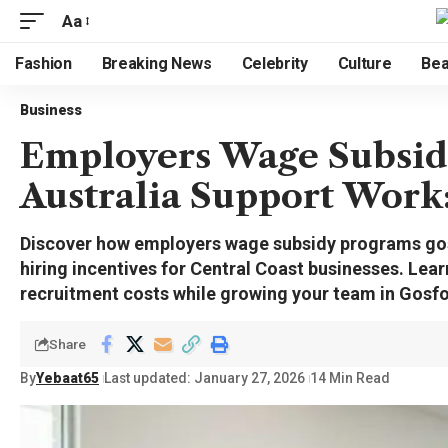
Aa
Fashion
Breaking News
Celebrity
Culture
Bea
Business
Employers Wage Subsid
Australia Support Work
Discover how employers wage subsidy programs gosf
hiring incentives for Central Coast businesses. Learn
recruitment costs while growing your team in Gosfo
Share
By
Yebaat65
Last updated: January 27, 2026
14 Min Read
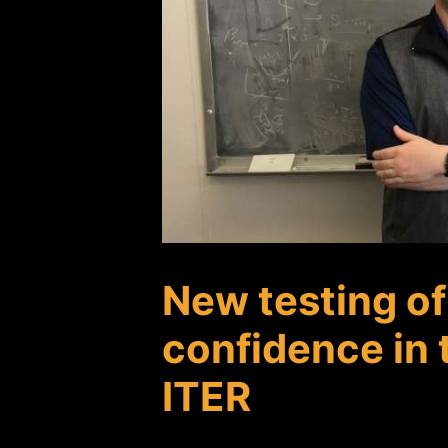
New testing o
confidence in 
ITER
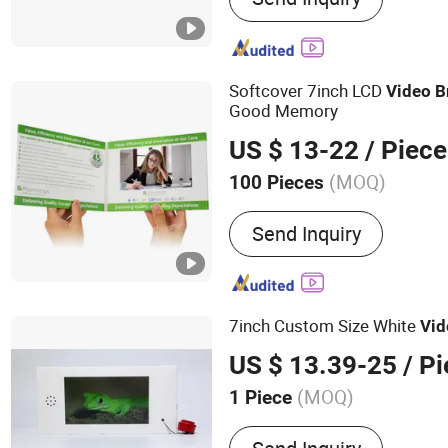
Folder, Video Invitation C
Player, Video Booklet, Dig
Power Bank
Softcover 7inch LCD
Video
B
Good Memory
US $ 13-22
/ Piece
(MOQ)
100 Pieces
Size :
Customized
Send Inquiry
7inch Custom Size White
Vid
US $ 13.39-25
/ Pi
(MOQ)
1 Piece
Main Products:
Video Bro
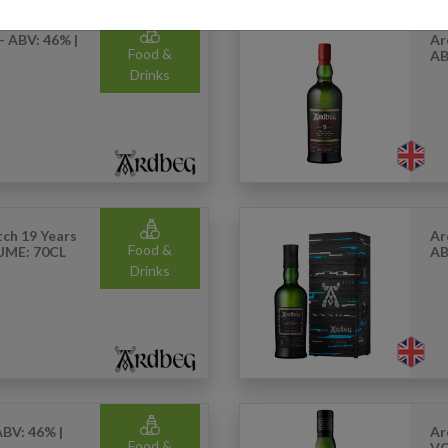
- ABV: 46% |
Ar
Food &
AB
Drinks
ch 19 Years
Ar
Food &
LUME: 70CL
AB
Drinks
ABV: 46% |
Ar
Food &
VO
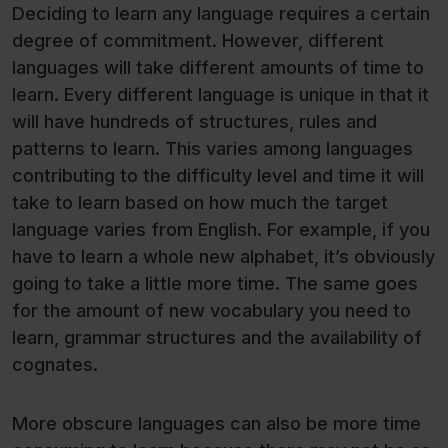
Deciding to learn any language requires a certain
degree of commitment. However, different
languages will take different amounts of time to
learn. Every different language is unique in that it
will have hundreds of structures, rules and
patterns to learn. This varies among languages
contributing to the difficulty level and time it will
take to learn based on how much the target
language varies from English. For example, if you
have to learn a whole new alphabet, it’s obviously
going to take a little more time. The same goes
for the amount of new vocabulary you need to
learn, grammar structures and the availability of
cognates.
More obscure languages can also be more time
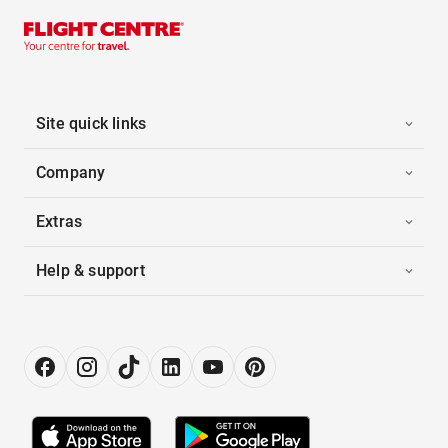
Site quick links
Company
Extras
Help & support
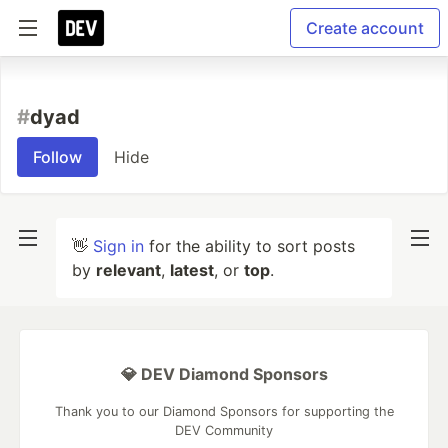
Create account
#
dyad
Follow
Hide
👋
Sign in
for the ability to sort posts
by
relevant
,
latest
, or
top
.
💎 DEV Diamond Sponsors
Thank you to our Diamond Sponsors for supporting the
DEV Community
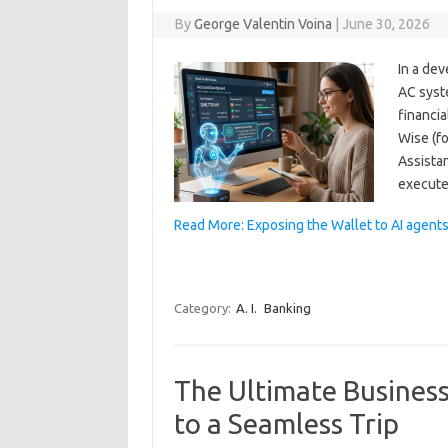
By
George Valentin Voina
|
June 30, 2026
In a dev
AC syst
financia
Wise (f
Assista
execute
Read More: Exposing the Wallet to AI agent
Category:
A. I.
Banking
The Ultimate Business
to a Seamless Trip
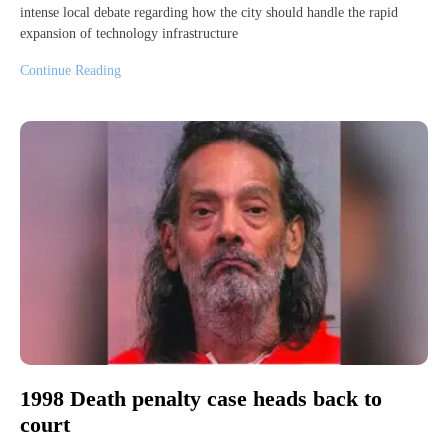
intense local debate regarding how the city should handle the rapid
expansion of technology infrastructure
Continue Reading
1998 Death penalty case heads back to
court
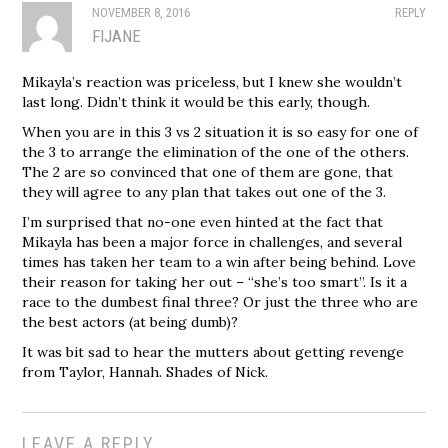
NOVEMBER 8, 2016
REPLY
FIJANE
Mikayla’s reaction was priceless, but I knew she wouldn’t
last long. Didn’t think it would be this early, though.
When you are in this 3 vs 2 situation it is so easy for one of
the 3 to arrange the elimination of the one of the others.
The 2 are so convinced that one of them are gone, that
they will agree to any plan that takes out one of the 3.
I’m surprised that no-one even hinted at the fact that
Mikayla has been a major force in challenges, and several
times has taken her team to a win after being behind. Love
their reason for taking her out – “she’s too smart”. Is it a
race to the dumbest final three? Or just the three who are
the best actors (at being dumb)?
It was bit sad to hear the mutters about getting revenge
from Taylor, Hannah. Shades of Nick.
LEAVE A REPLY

**What the task requires:**
Repeat the entries exactly. Any picture is to be left out.

**Response for this exercise:**
Aa
Fashion
Breaking News
Celebrity
Culture
Bea
Business
Employers Wage Subsid
Australia Support Work
Discover how employers wage subsidy programs gosf
hiring incentives for Central Coast businesses. Learn
recruitment costs while growing your team in Gosfo
Share
By
Yebaat65
Last updated: January 27, 2026
14 Min Read
New testing o
confidence in 
ITER
Folder, Video Invitation C
Player, Video Booklet, Dig
Power Bank
Softcover 7inch LCD
Video
B
Good Memory
US $ 13-22
/ Piece
(MOQ)
100 Pieces
Size :
Customized
Send Inquiry
7inch Custom Size White
Vid
US $ 13.39-25
/ Pi
(MOQ)
1 Piece
Main Products:
Video Bro
- ABV: 46% |
Ar
Food &
AB
Drinks
ch 19 Years
Ar
Food &
LUME: 70CL
AB
Drinks
ABV: 46% |
Ar
Food &
VO
Deciding to learn any language requires a certain
degree of commitment. However, different
languages will take different amounts of time to
learn. Every different language is unique in that it
will have hundreds of structures, rules and
patterns to learn. This varies among languages
contributing to the difficulty level and time it will
take to learn based on how much the target
language varies from English. For example, if you
have to learn a whole new alphabet, it’s obviously
going to take a little more time. The same goes
for the amount of new vocabulary you need to
learn, grammar structures and the availability of
cognates.
More obscure languages can also be more time
Site quick links
Company
Extras
Help & support
Create account
#
dyad
Follow
Hide
👋
Sign in
for the ability to sort posts
by
relevant
,
latest
, or
top
.
💎 DEV Diamond Sponsors
Thank you to our Diamond Sponsors for supporting the
DEV Community
By
George Valentin Voina
|
June 30, 2026
In a dev
AC syst
financia
Wise (f
Assista
execute
Read More: Exposing the Wallet to AI agent
Category:
A. I.
Banking
The Ultimate Business
to a Seamless Trip
intense local debate regarding how the city should handle the rapid
expansion of technology infrastructure
Continue Reading
1998 Death penalty case heads back to
court
NOVEMBER 8, 2016
REPLY
FIJANE
Mikayla’s reaction was priceless, but I knew she wouldn’t
last long. Didn’t think it would be this early, though.
When you are in this 3 vs 2 situation it is so easy for one of
the 3 to arrange the elimination of the one of the others.
The 2 are so convinced that one of them are gone, that
they will agree to any plan that takes out one of the 3.
I’m surprised that no-one even hinted at the fact that
Mikayla has been a major force in challenges, and several
times has taken her team to a win after being behind. Love
their reason for taking her out – “she’s too smart”. Is it a
race to the dumbest final three? Or just the three who are
the best actors (at being dumb)?
It was bit sad to hear the mutters about getting revenge
from Taylor, Hannah. Shades of Nick.
LEAVE A REPLY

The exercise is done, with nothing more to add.